Ruth avait été prédestinée par Dieu, et a répondu oui, sans hésiter, sans même avoir la moindre idée du destin glorieux que l'Eternel lui avait réservé, mais simplement parce qu'elle avait un cœur ouvert, qui savait où était le chemin, la vérité et la vie. Le reste du livre de Ruth nous montre la réalisation du plan de Dieu dans la vie de cette femme.


Re: LE LIVRE DE RUTH ( meguilat Ruth )
30 avril 2010, 13:22
Dans de nombreuses synagogues, le Livre de Ruth est lu le second jour de Chavouot. Il y a plusieurs raisons à cette coutume :

1. Chavouot marque à la fois l’anniversaire de la naissance et de la mort du roi David et le Livre de Ruth retrace sa généalogie. Ruth et son mari Boaz furent les aïeux de David.

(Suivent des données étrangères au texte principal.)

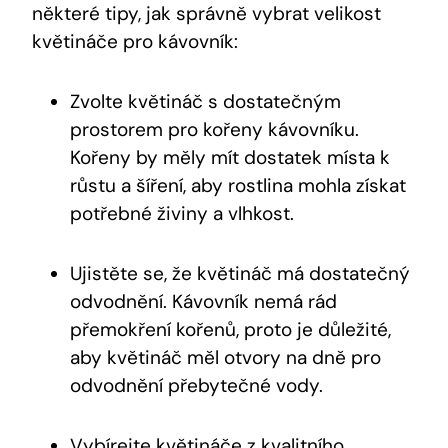
některé tipy, jak správně vybrat velikost
květináče pro kávovník:
Zvolte květináč s dostatečným
prostorem pro kořeny kávovníku.
Kořeny by měly mít dostatek místa k
růstu a šíření, aby rostlina mohla získat
potřebné živiny a vlhkost.
Ujistěte se, že květináč má dostatečný
odvodnění. Kávovník nemá rád
přemokření kořenů, proto je důležité,
aby květináč měl otvory na dně pro
odvodnění přebytečné vody.
Vybírejte květináče z kvalitního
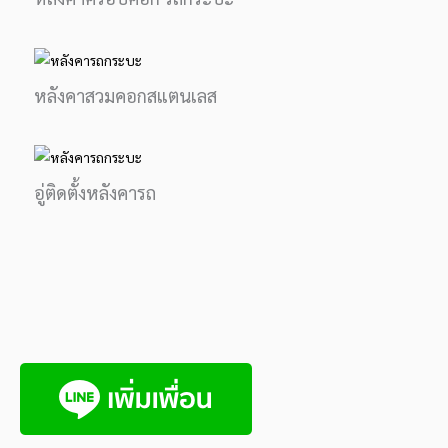
หลังคาสวมคอกสแตนเลส
อู่ติดตั้งหลังคารถ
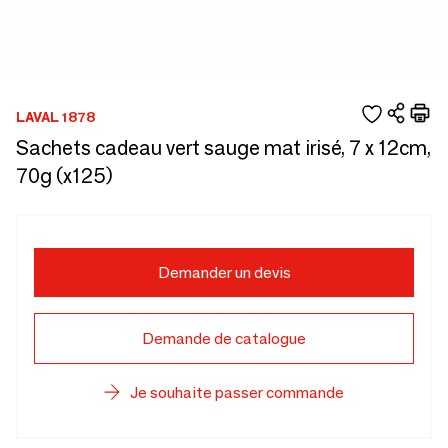
LAVAL 1878
Sachets cadeau vert sauge mat irisé, 7 x 12cm,
70g (x125)
Demander un devis
Demande de catalogue
Je souhaite passer commande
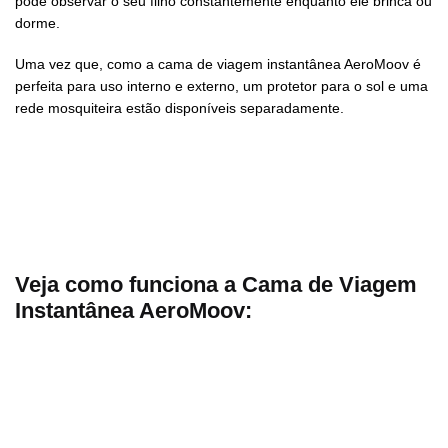
pode observar o seu filho constantemente enquanto ele brinca ou
dorme.
Uma vez que, como a cama de viagem instantânea AeroMoov é
perfeita para uso interno e externo, um protetor para o sol e uma
rede mosquiteira estão disponíveis separadamente.
Veja como funciona a Cama de Viagem
Instantânea AeroMoov:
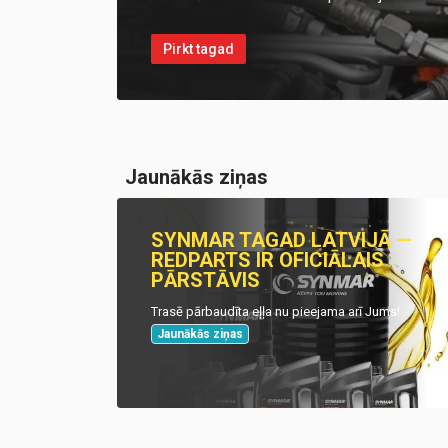
Pirkt tagad
Jaunākās ziņas
SYNMAR TAGAD LATVIJĀ —
REDPARTS IR OFICIĀLAIS
PĀRSTĀVIS
Trasē pārbaudīta eļļa nu pieejama arī Jums!
Jaunākās ziņas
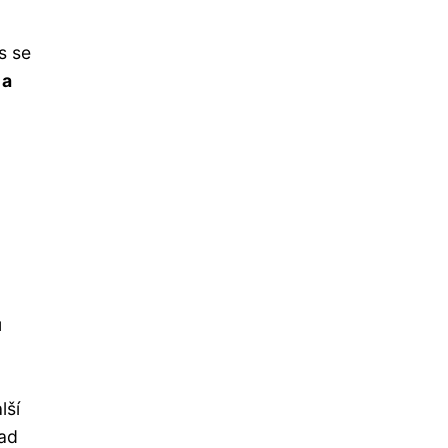
s se
 a
u
lší
lad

2. Les scènes de récoltes décrites dans le Livre de Ruth sont liées avec la fête de Chavouot appelée aussi « la fête de la moisson ».

3. Ruth fut une convertie sincère qui embrassa le Judaïsme de tout son cœur. Lors du premier Chavouot, tous les Juifs devinrent des « convertis » lorsqu’ils acceptèrent la Torah et tous ses préceptes.